Troubleshooting and Resolution Steps
Identify the problematic row. The error message often includes a byte offset or partial content. Use that to find the row in the source data:
# Search for lines with an odd number of double quotes awk -F'"' 'NF%2==0' data.csv | head -5Check the quoting convention. In standard CSV (RFC 4180), double quotes inside a quoted field must be escaped by doubling them:
"He said ""hello"" to me"If your data uses backslash escaping instead, enable it:
SET format_csv_allow_double_quotes = 0;Enable single-quote support if needed. If your data uses single quotes for quoting:
SET input_format_csv_allow_single_quotes = 1;Handle smart/curly quotes. Preprocess the file to replace Unicode quotes with ASCII ones:
sed "s/[\x{201C}\x{201D}]/\"/g" data.csv > data_fixed.csvCheck for multiline fields. If fields contain embedded newlines, make sure the transport layer is not splitting records at newline boundaries. The entire quoted field, including its newlines, must be sent as one unit.
Use
input_format_allow_errors_numto skip bad rows and process the rest:SET input_format_allow_errors_num = 20; INSERT INTO my_table FORMAT CSVTest with
clickhouse-localto isolate parsing issues without involving the server:clickhouse-local --query="SELECT * FROM file('data.csv', CSV, 'a String, b String, c Int32') LIMIT 100"
Best Practices
- Ensure your data producers use RFC 4180-compliant CSV output, which escapes double quotes by doubling them.
- Validate CSV files with a dedicated parser (such as Python's
csvmodule) before importing into ClickHouse. - When dealing with user-generated text that may contain quotes, prefer JSON formats (like JSONEachRow) over CSV since JSON has well-defined string escaping rules.
- Standardize on ASCII double quotes throughout your pipeline to avoid issues with curly or smart quotes.
- Use
clickhouse-localfor pre-import validation as part of your CI/CD or data pipeline.
Frequently Asked Questions
Q: How does ClickHouse expect quotes to be escaped in CSV?
A: By default, ClickHouse follows the RFC 4180 convention: a double quote inside a quoted field must be represented as two consecutive double quotes (""). For example, the value She said "hi" should be encoded as "She said ""hi""".
Q: Can I use backslash escaping for quotes in CSV mode?
A: ClickHouse CSV format primarily expects doubled-quote escaping. However, you can experiment with format_csv_allow_double_quotes and related settings. For backslash-style escaping, the TSV format is a better fit.

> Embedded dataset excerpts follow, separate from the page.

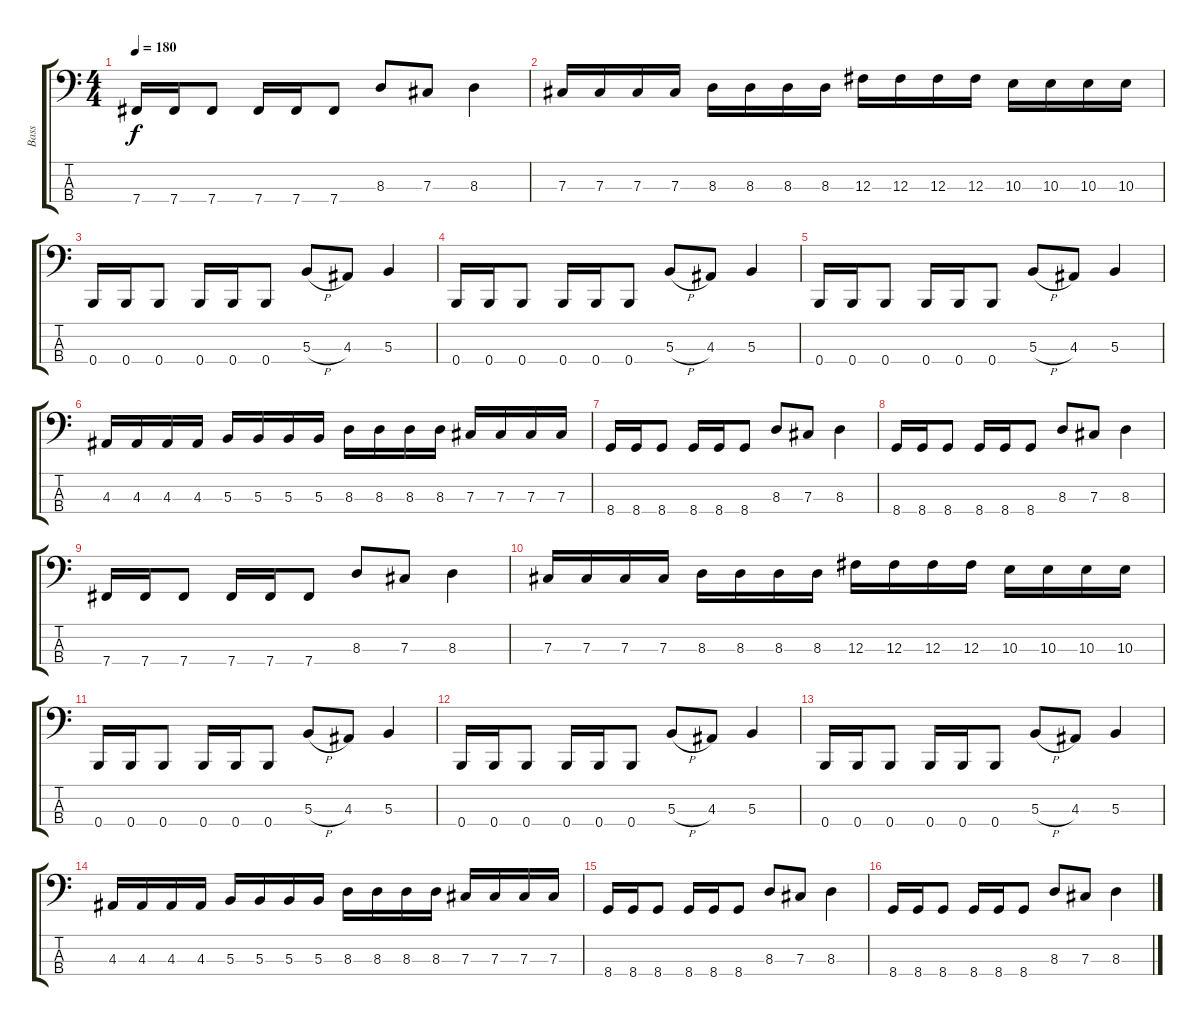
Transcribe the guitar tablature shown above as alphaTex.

\track ("Bass" "Bass") {instrument electricbassfinger}
\staff {score tabs}
\tuning (E2 B1 Gb1 B0) {hide}
\ts (4 4)
\tempo 180
\clef f4
\ks c
7.4.16{dy f} 7.4.16 7.4.8 7.4.16 7.4.16 7.4.8 8.3.8 7.3.8 8.3.4 |
7.3.16 7.3.16 7.3.16 7.3.16 8.3.16 8.3.16 8.3.16 8.3.16 12.3.16 12.3.16 12.3.16 12.3.16 10.3.16 10.3.16 10.3.16 10.3.16 |
0.4.16 0.4.16 0.4.8 0.4.16 0.4.16 0.4.8 5.3{h}.8 4.3.8 5.3.4 |
0.4.16 0.4.16 0.4.8 0.4.16 0.4.16 0.4.8 5.3{h}.8 4.3.8 5.3.4 |
0.4.16 0.4.16 0.4.8 0.4.16 0.4.16 0.4.8 5.3{h}.8 4.3.8 5.3.4 |
4.3.16 4.3.16 4.3.16 4.3.16 5.3.16 5.3.16 5.3.16 5.3.16 8.3.16 8.3.16 8.3.16 8.3.16 7.3.16 7.3.16 7.3.16 7.3.16 |
8.4.16 8.4.16 8.4.8 8.4.16 8.4.16 8.4.8 8.3.8 7.3.8 8.3.4 |
8.4.16 8.4.16 8.4.8 8.4.16 8.4.16 8.4.8 8.3.8 7.3.8 8.3.4 |
7.4.16 7.4.16 7.4.8 7.4.16 7.4.16 7.4.8 8.3.8 7.3.8 8.3.4 |
7.3.16 7.3.16 7.3.16 7.3.16 8.3.16 8.3.16 8.3.16 8.3.16 12.3.16 12.3.16 12.3.16 12.3.16 10.3.16 10.3.16 10.3.16 10.3.16 |
0.4.16 0.4.16 0.4.8 0.4.16 0.4.16 0.4.8 5.3{h}.8 4.3.8 5.3.4 |
0.4.16 0.4.16 0.4.8 0.4.16 0.4.16 0.4.8 5.3{h}.8 4.3.8 5.3.4 |
0.4.16 0.4.16 0.4.8 0.4.16 0.4.16 0.4.8 5.3{h}.8 4.3.8 5.3.4 |
4.3.16 4.3.16 4.3.16 4.3.16 5.3.16 5.3.16 5.3.16 5.3.16 8.3.16 8.3.16 8.3.16 8.3.16 7.3.16 7.3.16 7.3.16 7.3.16 |
8.4.16 8.4.16 8.4.8 8.4.16 8.4.16 8.4.8 8.3.8 7.3.8 8.3.4 |
8.4.16 8.4.16 8.4.8 8.4.16 8.4.16 8.4.8 8.3.8 7.3.8 8.3.4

Q: My data has both single and double quotes. Which format should I use?
A: JSONEachRow is the safest choice because JSON has unambiguous string escaping rules. If you must use CSV, standardize on one quoting style and escape the other within fields.
Q: Is there a way to auto-fix quoting issues in CSV files?
A: You can use Python's csv module to read and rewrite the file, which will normalize the quoting. There is no built-in ClickHouse tool for this, so preprocessing is the recommended approach.